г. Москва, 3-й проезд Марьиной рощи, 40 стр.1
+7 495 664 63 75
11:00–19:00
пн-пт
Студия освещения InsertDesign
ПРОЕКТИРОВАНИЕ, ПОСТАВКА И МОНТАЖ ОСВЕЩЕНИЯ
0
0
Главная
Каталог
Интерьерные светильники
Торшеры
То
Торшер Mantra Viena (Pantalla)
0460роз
=======
▶ _TASK OBJECTIVE_: Produce an exact copy of all the records.

▶ _RESULT OF THE EXERCISE_:
г. Москва, 3-й проезд Марьиной рощи, 40 стр.1
+7 495 664 63 75
11:00–19:00
пн-пт
Студия освещения InsertDesign
ПРОЕКТИРОВАНИЕ, ПОСТАВКА И МОНТАЖ ОСВЕЩЕНИЯ
0
0
Главная
Каталог
Интерьерные светильники
Торшеры
То
Торшер Mantra Viena (Pantalla)
0460роз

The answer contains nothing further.